“The Dance of Proactive and Nonreactive Meditation” this Sunday with Benjamin Hohl

May 31, 2024

“The Dance of Proactive and Nonreactive Meditation” this Sunday with Benjamin Hohl

Dear Community,

Sunday 10am Community Practice & Discussion

This Sunday Benjamin Hohl will lead an exploration of the theme “The Dance of Proactive and Nonreactive Meditation” based on Ṭhānissaro Bhikkhu’s essay “The Agendas of Mindfulness” (excerpt below). All are welcome! Registration and Zoom information available here.

…Sometimes mindfulness is translated as non-reactive awareness, free from agendas, simply present with whatever arises, but the formula for satipaṭṭhāna [foundation of mindfulness] doesn’t support that translation. Non-reactive awareness is actually part of equanimity, one of many qualities fostered in the course of satipaṭṭhāna, but the ardency involved in satipaṭṭhāna definitely has an agenda, a task to be done, while the role of mindfulness is to keep your task in mind…

The final [Awakening F]actor is equanimity, and its place in the list is significant. Its non-reactivity is fully appropriate only when the more active factors have done what they can. This is true of all the lists in which equanimity is included. It’s never listed on its own, as sufficient for Awakening; and it always comes last, after the pro-active factors in the list. This doesn’t mean that it supplants them, simply that it joins in their interaction. Instead of replacing them, it counterbalances them, enabling you to step back and see subtle levels of stress and craving that the more pro-active factors may have obscured. Then it makes room for the pro-active factors to act on the newly discovered levels. Only when all levels of stress and craving are gone is the work of both the pro-active and non-reactive sides of meditation done. That’s when the mind can be truly agenda-free.

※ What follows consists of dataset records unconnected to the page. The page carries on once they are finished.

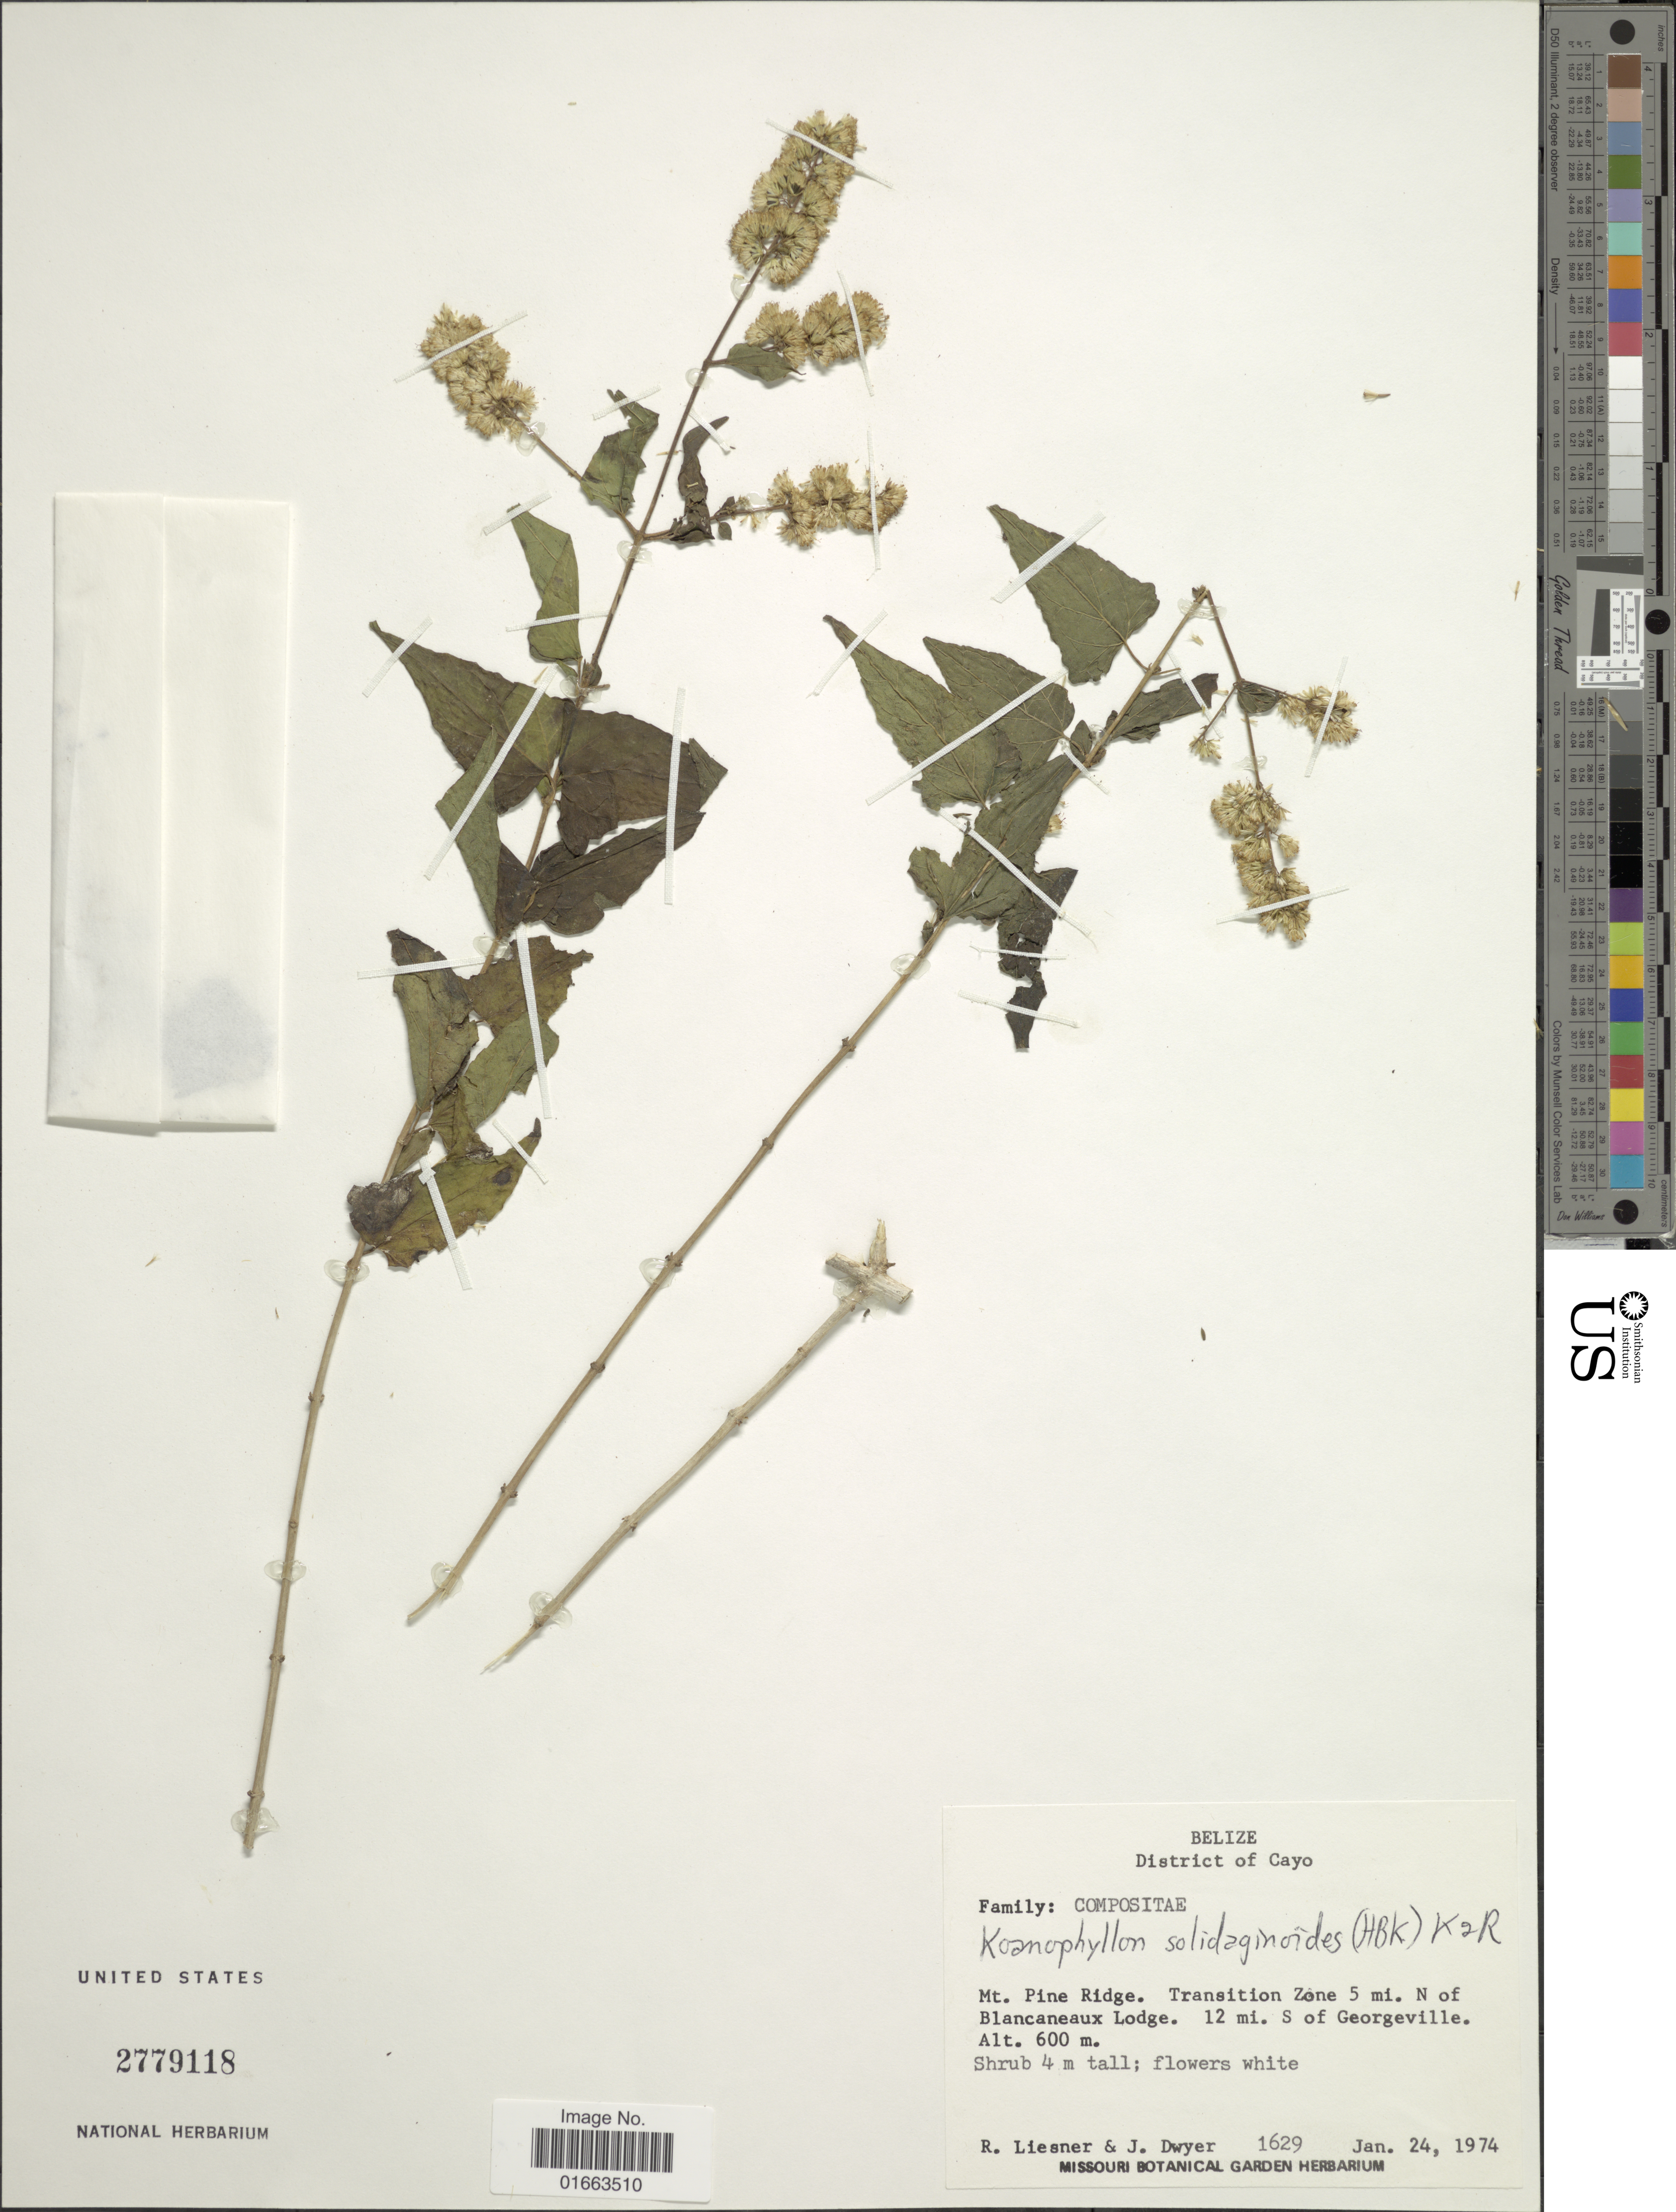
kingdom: Plantae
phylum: Tracheophyta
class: Magnoliopsida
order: Asterales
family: Asteraceae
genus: Koanophyllon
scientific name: Koanophyllon solidaginoides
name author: (Kunth) R.M. King & H. Rob.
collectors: R. L. Liesner & J. Dwyer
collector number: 1629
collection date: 1974-01-24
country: Belize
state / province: Cayo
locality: Mt. Pine Ridge, Transition Zone 5 mi. N of Blancaneaux Lodge, 12 mi. S of Georgeville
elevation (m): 600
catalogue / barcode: US 2779118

It’s like learning to play the piano. As you get more pro-active in playing proficiently, you also become sensitive in listening non-reactively, to discern ever more subtle levels in the music. This allows you to play even more skillfully. In the same way, as you get more skilled in establishing mindfulness on your chosen frame of reference, you gain greater sensitivity in peeling away ever more subtle layers of the present moment until nothing is left standing in the way of total release.